If successful, it would be the biggest such deal in Australia this year, eclipsing the $8.1 billion spin-off of Endeavour Group Ltd and Star Entertainment Group Ltd’s $7.3 billion bid for Crown Resorts Ltd.
A consortium comprised of IFM Investors, pension fund QSuper and Global Infrastructure Partners - called the Sydney Aviation Alliance - has offered A$8.25 per Sydney Airport share, a 42% premium to the stock’s closing price on Friday.
Its shares were trading at as much as A$8.04 on Monday morning, though they later fell back to around A$7.68.
Sydney Airport noted the offer is below its pre-pandemic share price and said it was reviewing the proposal, which is contingent on allowing access to due diligence and recommending it to shareholders in the absence of a superior offer.
The airport operator’s share price hit a record high of A$8.86 in January last year, before the pandemic led to a collapse in travel demand.
The company is Australia’s only listed airport operator. A successful deal would bring its ownership in line with the country’s other major airports which are owned by consortia of infrastructure investors - primarily pension funds - with long-term investment horizons.
Australia’s mandatory retirement savings system, known as superannuation, has assets of A$3.1 trillion, according to the Association of Superannuation Funds of Australia.
With interest rates at record lows, funds are looking at infrastructure investments for higher yields.
The offer comes at a time when Australia’s international borders are widely expected to remain closed until at least the end of the year due partly to a slower novel coronavirus vaccination programme than in most developed countries.

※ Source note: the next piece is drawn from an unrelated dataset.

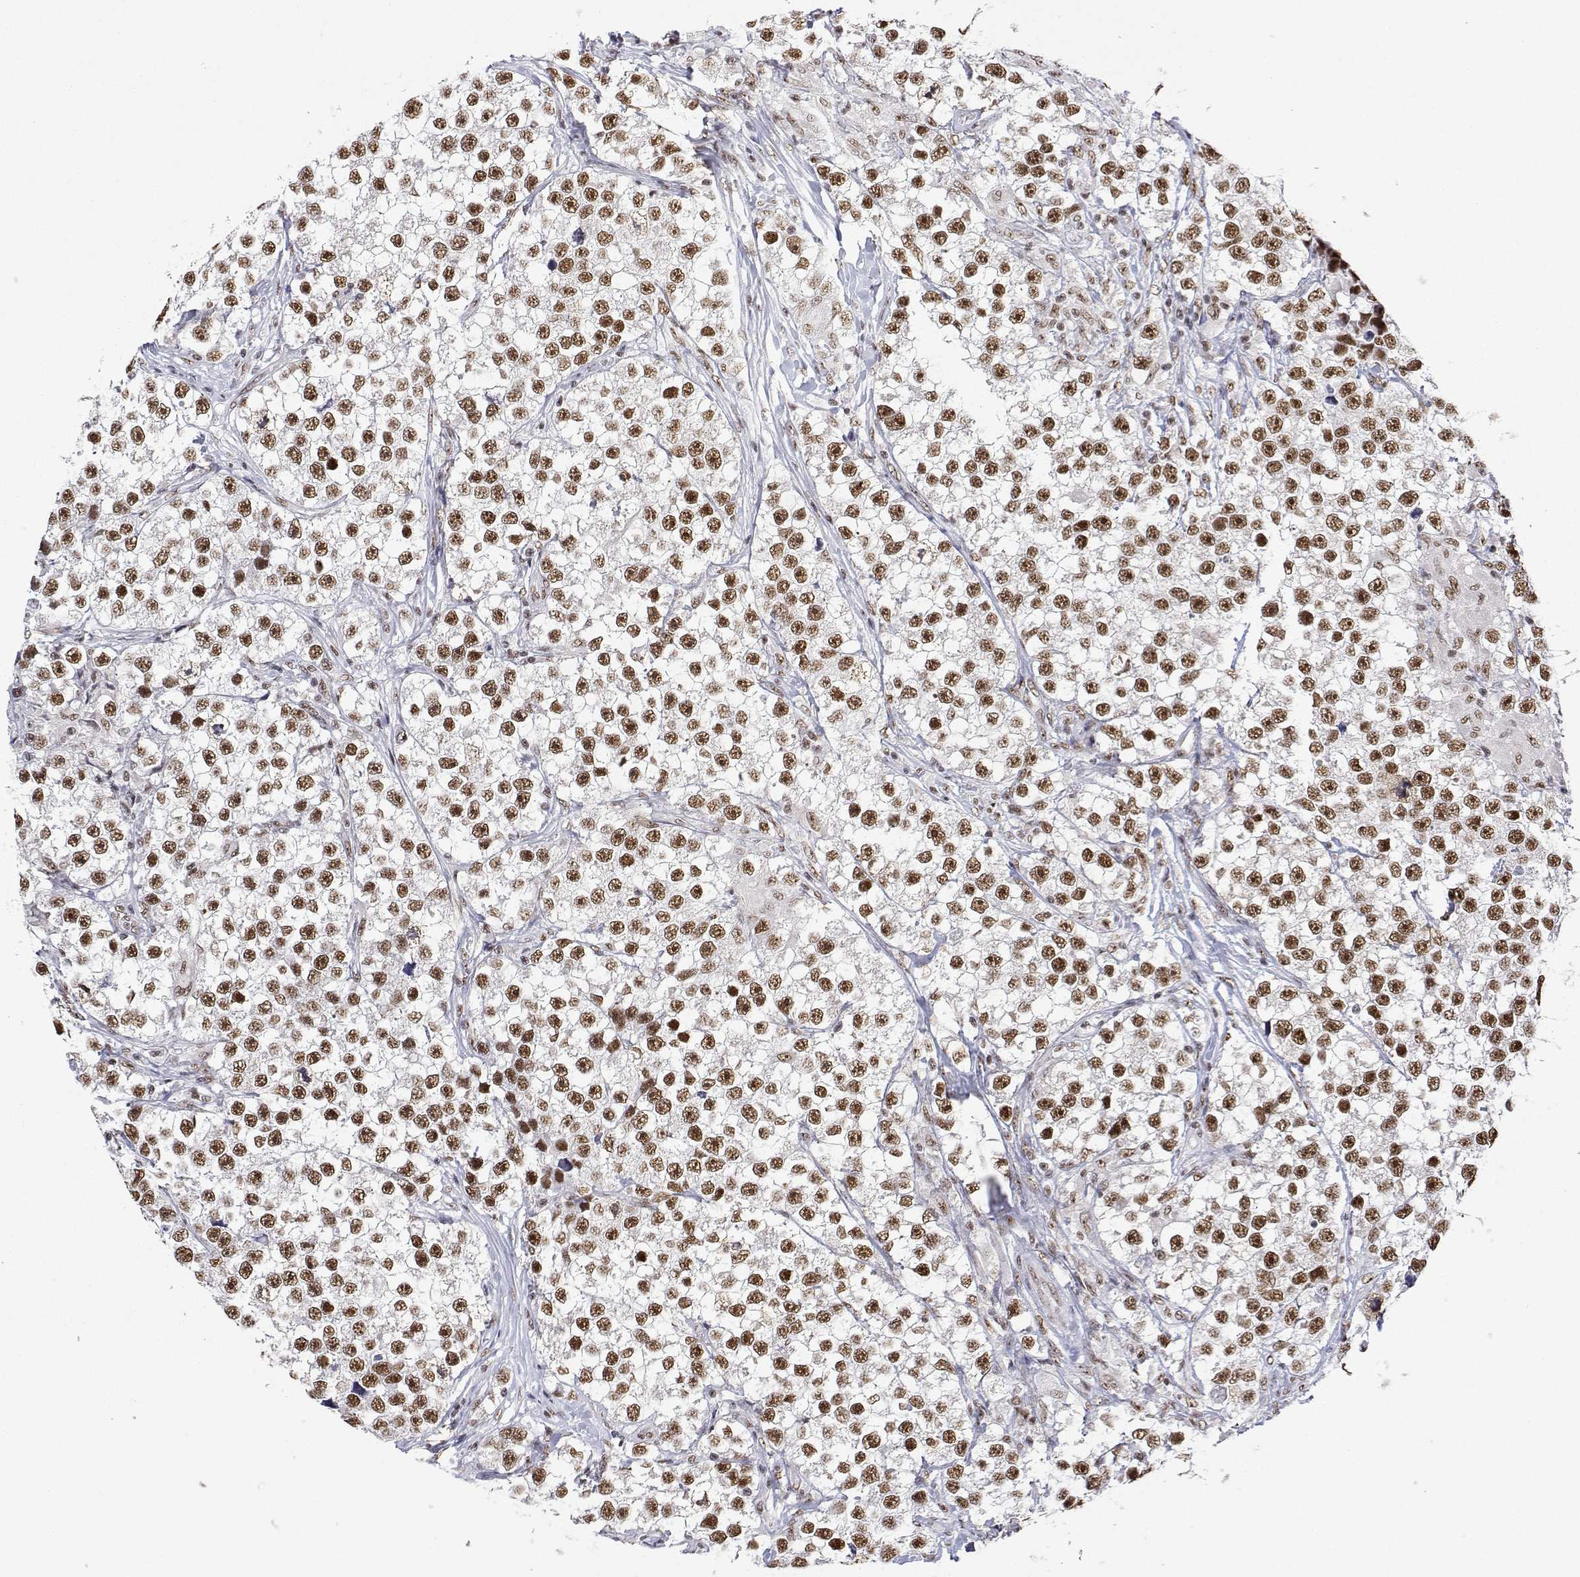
{"staining": {"intensity": "strong", "quantity": ">75%", "location": "nuclear"}, "tissue": "testis cancer", "cell_type": "Tumor cells", "image_type": "cancer", "snomed": [{"axis": "morphology", "description": "Seminoma, NOS"}, {"axis": "topography", "description": "Testis"}], "caption": "Approximately >75% of tumor cells in human testis cancer (seminoma) exhibit strong nuclear protein expression as visualized by brown immunohistochemical staining.", "gene": "ADAR", "patient": {"sex": "male", "age": 46}}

Domestic travel has also been severely disrupted by a two-week lockdown in Sydney during the normally busy school holiday period, after an outbreak of the highly contagious Delta variant of COVID-19. Other states have closed borders to Sydney residents.

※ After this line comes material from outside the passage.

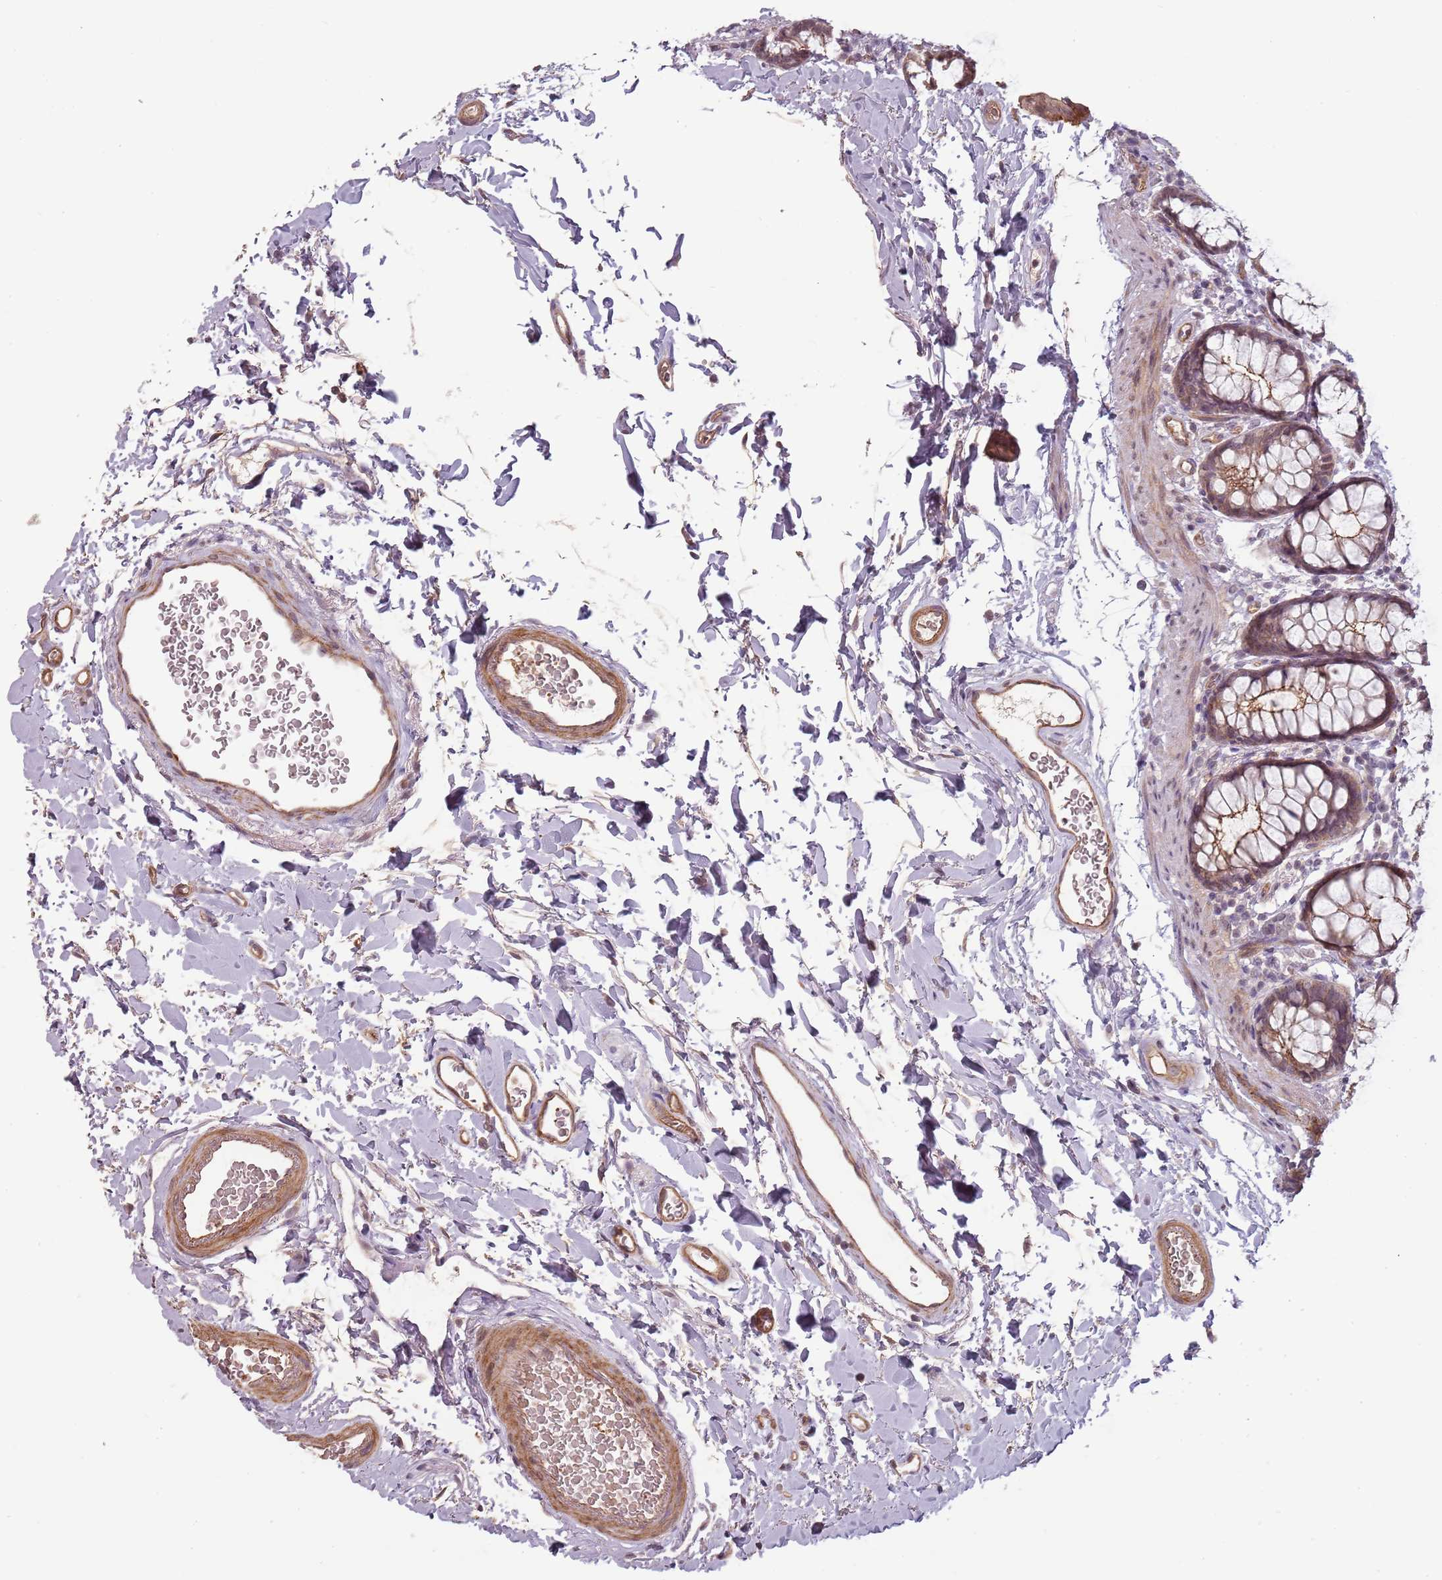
{"staining": {"intensity": "moderate", "quantity": ">75%", "location": "cytoplasmic/membranous"}, "tissue": "rectum", "cell_type": "Glandular cells", "image_type": "normal", "snomed": [{"axis": "morphology", "description": "Normal tissue, NOS"}, {"axis": "topography", "description": "Rectum"}], "caption": "DAB immunohistochemical staining of benign rectum displays moderate cytoplasmic/membranous protein positivity in approximately >75% of glandular cells. (IHC, brightfield microscopy, high magnification).", "gene": "PPP1R14C", "patient": {"sex": "female", "age": 65}}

In May, Sydney Airport’s international traffic was down more than 93% versus the same month of 2019, while domestic traffic was down 39.2%.

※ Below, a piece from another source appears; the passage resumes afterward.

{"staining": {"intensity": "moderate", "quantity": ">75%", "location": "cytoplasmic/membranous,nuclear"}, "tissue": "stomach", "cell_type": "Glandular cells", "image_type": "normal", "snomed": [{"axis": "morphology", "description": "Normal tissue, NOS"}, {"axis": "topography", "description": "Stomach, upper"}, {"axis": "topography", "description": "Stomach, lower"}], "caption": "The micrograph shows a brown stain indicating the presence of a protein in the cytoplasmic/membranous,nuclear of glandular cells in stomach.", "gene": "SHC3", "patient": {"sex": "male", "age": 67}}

The airport has long held a monopoly on traffic to and from Australia’s most populous city, but that is due to end in 2026 with the opening of Western Sydney Airport.
Sydney Aviation Alliance said it did not anticipate making substantive changes to the airport’s management, services, operations or target credit ratings.
The consortium said its members invest directly or indirectly on behalf of more than 6 million Australians and collectively have more than A$177 billion of infrastructure funds under management globally, including stakes in 20 airports.
IFM holds stakes in major Australian airports in Melbourne, Brisbane, Perth and Adelaide. QSuper owns a stake in London’s Heathrow Airport and Global Infrastructure is invested in London’s Gatwick and City airports.
Their offer is contingent on UniSuper, the airport’s largest shareholder with a 15% stake, agreeing to reinvest its equity interest for an equivalent equity holding in the consortium’s vehicle.
“This will serve to maximise the participation of Australian superannuation funds in the ongoing ownership of Sydney Airport,” Sydney Aviation Alliance said.
UniSuper, which also holds stakes in Adelaide and Brisbane airports, did not respond to a request for comment.
Sydney Airport said it had hired Barrenjoey and UBS as financial advisers.
Shares in New Zealand’s Auckland International Airport Ltd, the only other listed airport operator in Australasia, were trading nearly 6% higher on Monday morning.